In my capacity as an administrator supporting open education at a public post-secondary institution with an open access mandate, I am vehement about the need to adequately support those of my colleagues who wish to engage in open educational practices. And by support, I mean through sufficient time, adequate funding, required training, and earned recognition. While this position may be construed as pragmatic or instrumental, for me it strikes at the heart of addressing equity. For if the movement relies on voluntary academic labour or severely under-compensated academic labour to create, peer-review, and contextualize OER, we are in effect perpetrating an implicit form of redlining*, one that reserves the capacity to create or adapt OER for those who already enjoy positions of privilege, such as the tenured or those who do not need the income. In such an eventuality, despite the best of intentions, the ideologies (including biases and prejudices) associated with those positions of privilege become reflected and over-represented in the available OER. And while I often describe how powerful it can be to exercise the permission to revise OER by simply changing the names that appear within a text’s examples so that they reflect the diversity of the classroom, that we have to do this at all is a subtle symptom of the types of exclusivity that can exist in OER—and something we need to work against.

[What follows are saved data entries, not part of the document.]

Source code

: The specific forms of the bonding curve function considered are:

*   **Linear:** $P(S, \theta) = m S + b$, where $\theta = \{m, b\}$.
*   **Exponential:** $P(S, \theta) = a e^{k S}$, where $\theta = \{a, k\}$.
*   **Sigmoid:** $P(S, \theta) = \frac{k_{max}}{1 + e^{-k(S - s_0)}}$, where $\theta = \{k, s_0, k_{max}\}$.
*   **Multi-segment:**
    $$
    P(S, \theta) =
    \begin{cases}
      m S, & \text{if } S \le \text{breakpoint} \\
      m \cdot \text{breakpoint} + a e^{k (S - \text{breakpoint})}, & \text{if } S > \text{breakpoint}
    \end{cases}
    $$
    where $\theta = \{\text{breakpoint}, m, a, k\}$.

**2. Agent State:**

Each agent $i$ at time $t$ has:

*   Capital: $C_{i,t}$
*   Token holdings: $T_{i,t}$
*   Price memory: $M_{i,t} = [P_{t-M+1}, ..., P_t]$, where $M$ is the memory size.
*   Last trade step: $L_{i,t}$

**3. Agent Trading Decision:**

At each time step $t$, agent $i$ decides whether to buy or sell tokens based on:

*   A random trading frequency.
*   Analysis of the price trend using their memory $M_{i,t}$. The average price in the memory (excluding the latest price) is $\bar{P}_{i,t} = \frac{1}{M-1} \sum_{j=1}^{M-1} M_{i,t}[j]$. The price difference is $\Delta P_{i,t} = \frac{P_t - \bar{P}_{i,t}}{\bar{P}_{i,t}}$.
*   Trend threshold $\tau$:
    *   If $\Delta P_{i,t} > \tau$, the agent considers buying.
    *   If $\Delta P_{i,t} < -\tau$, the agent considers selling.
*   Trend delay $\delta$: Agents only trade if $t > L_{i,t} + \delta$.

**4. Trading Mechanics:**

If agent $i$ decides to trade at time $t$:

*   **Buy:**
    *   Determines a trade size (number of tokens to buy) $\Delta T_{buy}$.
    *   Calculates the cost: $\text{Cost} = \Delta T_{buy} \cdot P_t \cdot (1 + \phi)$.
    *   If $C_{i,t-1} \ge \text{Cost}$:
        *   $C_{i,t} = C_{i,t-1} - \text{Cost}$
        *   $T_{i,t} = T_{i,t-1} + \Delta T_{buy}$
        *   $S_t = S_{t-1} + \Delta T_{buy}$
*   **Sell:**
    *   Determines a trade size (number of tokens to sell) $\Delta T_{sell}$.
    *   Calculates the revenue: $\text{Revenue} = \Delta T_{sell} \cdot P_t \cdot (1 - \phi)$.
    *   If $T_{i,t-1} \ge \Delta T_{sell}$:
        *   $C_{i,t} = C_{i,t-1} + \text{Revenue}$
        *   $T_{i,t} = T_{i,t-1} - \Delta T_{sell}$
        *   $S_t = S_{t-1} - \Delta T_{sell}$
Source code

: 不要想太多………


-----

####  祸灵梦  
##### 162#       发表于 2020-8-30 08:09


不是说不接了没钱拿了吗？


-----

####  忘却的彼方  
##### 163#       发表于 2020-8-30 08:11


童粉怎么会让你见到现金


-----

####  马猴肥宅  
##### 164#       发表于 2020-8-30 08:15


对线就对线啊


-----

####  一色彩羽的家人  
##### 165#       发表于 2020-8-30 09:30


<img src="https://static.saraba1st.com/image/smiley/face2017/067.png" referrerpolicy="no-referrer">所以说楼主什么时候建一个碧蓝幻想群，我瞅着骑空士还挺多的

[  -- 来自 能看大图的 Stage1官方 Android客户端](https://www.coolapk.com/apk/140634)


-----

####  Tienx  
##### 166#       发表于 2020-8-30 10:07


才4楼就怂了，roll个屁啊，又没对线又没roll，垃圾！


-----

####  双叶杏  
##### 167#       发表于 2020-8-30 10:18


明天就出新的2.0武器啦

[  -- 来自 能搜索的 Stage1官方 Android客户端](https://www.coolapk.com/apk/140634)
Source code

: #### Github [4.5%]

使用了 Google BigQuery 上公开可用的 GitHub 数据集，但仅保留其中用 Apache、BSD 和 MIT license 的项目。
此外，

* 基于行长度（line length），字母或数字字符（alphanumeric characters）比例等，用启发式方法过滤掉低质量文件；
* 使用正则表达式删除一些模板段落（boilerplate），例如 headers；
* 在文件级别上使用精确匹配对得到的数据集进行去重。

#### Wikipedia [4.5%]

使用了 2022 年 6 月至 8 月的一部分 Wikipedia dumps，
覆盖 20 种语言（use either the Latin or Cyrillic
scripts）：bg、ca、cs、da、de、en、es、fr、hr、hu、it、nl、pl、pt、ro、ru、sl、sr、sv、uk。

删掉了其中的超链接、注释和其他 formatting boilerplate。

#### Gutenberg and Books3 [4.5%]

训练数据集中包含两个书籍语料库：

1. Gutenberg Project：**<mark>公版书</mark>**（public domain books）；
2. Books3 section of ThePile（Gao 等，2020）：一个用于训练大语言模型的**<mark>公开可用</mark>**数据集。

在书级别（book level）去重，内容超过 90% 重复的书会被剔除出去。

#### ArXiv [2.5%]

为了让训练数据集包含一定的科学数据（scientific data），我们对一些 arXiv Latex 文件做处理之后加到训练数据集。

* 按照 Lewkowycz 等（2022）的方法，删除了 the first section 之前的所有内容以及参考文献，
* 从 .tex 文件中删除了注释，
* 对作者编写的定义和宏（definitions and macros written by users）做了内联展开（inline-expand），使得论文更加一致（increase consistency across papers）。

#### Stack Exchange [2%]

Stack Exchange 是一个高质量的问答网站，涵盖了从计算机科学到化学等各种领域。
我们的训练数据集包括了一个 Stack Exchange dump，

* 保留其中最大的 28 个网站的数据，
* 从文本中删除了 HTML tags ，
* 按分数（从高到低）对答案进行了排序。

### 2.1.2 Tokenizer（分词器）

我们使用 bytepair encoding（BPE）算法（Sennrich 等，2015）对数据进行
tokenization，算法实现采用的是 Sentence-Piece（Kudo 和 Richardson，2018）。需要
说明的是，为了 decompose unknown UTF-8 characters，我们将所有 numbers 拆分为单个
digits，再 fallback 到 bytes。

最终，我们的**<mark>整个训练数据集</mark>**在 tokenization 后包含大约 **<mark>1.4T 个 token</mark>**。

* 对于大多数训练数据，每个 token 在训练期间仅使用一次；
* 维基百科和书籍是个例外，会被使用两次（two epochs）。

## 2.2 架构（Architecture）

Make no mistake—in highlighting this problem, I am not pitting the democratization of knowledge creation against equitable access to education. Rather, I am highlighting that access to knowledge creation ought to be equitable as well. As has been noted before, diversity is a fact but inclusion is a choice. So this is a call for open education projects, funders, and universities to become aware of the inadvertent implications of inadequately supporting OER creators and adaptors as well as to be attentive to who are given the opportunity and support to create and adapt OER. Supporting and nurturing stewards at a grassroots level and supporting the building of community across such stewards helps make open education both more sustainable and more equitable.
One of the things I love about the open education movement is that its values are those that educators largely already hold. This is why you find that even the decision of an academic department to standardize an assigned commercial textbook is usually driven by a desire to negotiate a lower cost for students and/or to avoid having students who need to re-take a course having to buy a second book. This also means that the seeds for a grassroots community have already been planted. And while the image of grass growing out through cracks in concrete may be used to signify resilience and drive, I would much rather ensure that we deliberately cultivate more fertile ground.